軍警察の研究機関が利用する研究結果などを安全に保管できるセキュリティを有する専用タブレットだ。
「私は、その光はエーテル光そのものではないのではないかと仮定している」
エーテルはそれ自体が淡く発光している物質。なのでエーテル鉱脈は洞窟の中でも淡い光を放っていた。あの洞窟での景色がまさしくエーテル光の明かりであった。
「…とすると?」
「私はその現象を詳しく知らない為に、あくまでも予測の話だ。それを前提に私の話を聞いてくれ」
ジョンはあらかじめ断りを入れてからスフェーンに自説を説明する。
「私は『エーテルは科学を超えた存在』であると考えている」
「その根拠は?」
「異能の存在だ」
キッパリと彼は言った後に研究室の実験中のエーテル濃度の高い空間で飼育されている実験用マウスを入れたケージを見る。
「はっきり言って、この異能は今の我々の科学力ではその詳しいメカニズムを解析できていない」
「え?発動条件とが分かっているのに?」
「ああ」
スフェーンにジョンは頷く。
「異能の存在が本格的に確認されたのは南北戦争前だが、それに似た兆候自体は暗暦から確認されている」
ジョンが言うと、スフェーンは脳裏にかつて自分が手解きをした心を読める少年の事が過ぎる。
「今、軍警察の中でもその代表例に上がっているのは桜花武士団の団長だ」
「サクラ・ハマダ?」
スフェーンが言うと、ジョンはすぐにその名前が出てきた事に軽く驚く。
「何だ、知っているのか?」
「ええ、彼女の占いはよく当たると聞いてますからね」
スフェーンはそう言うが、そもそもな話、彼女とは傭兵時代に何度も組んだり敵対しているのだ。知らないはずがない。
彼女とは何度もあっているが為に彼女の占いの話もよく知っている。そして今なら分かる。あの占いの命中精度の高さは確実に異能のそれだ。
よ う か い のせいなのねそうなのね?程ではないが、彼女の占いはよく当たるので、かつては企業の依頼が良くあったものだ。そこで企業から金を巻き上げてボロ儲けをしていたはずだ。…今でもその生活リズムなのだろうか?
「ああ…で、是非ともその予知能力を買って助力を依頼したのだが…」
「見事に断られたと」
「ああ」
ジョンはそこで軽くため息を吐く。
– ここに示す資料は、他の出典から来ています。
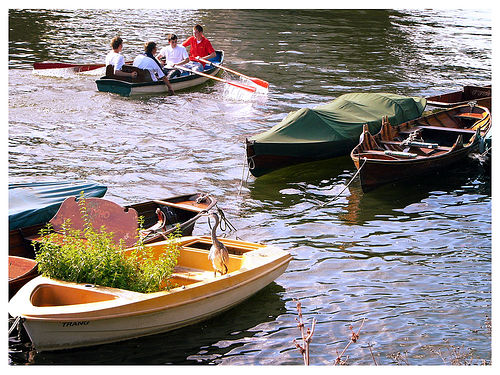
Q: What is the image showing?
A: It is showing a lake.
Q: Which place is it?
A: It is a lake.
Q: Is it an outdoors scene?
A: Yes, it is outdoors.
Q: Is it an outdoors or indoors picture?
A: It is outdoors.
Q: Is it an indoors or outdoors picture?
A: It is outdoors.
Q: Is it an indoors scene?
A: No, it is outdoors.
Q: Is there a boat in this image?
A: Yes, there is a boat.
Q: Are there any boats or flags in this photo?
A: Yes, there is a boat.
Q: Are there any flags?
A: No, there are no flags.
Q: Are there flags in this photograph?
A: No, there are no flags.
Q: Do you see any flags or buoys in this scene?
A: No, there are no flags or buoys.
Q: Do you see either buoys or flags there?
A: No, there are no flags or buoys.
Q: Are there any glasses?
A: No, there are no glasses.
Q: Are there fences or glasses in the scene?
A: No, there are no glasses or fences.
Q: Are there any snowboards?
A: No, there are no snowboards.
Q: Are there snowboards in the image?
A: No, there are no snowboards.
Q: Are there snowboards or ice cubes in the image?
A: No, there are no snowboards or ice cubes.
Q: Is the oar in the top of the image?
A: Yes, the oar is in the top of the image.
断られたことが結構響いているらしい。
「まあ…彼女の異能と思われる予知の力の解明ができれば最高だったのだが…」
そこで彼は実験用マウスの生存を確認した後、そのうちの一つのケージを手に持つ。
「この際仕方ない」
彼はあっさりと諦めの様子を見せると、そのケージをテーブルに置く。
「で、エーテルのついてだが、臨界エーテルに関する論文を書いたことで私は総スカンを食らったわけだ」
「あ、あれ書いたのジョンだったのね」
スフェーンはそこで学会で一時騒然となった臨界エーテルに関するあの論文を思い出す。
当時、臨界エーテルについてほぼ分かっていないことばかりであったために十分な安全確認が取れていないのにそんなことを言うのかと批判が上がっていたのだ。
「一応計算上での結論だったのだがな…」
ジョンも活性化エーテルによって得られるエーテルのエネルギー量を計算しての行為だったと言ってほろ苦く笑った。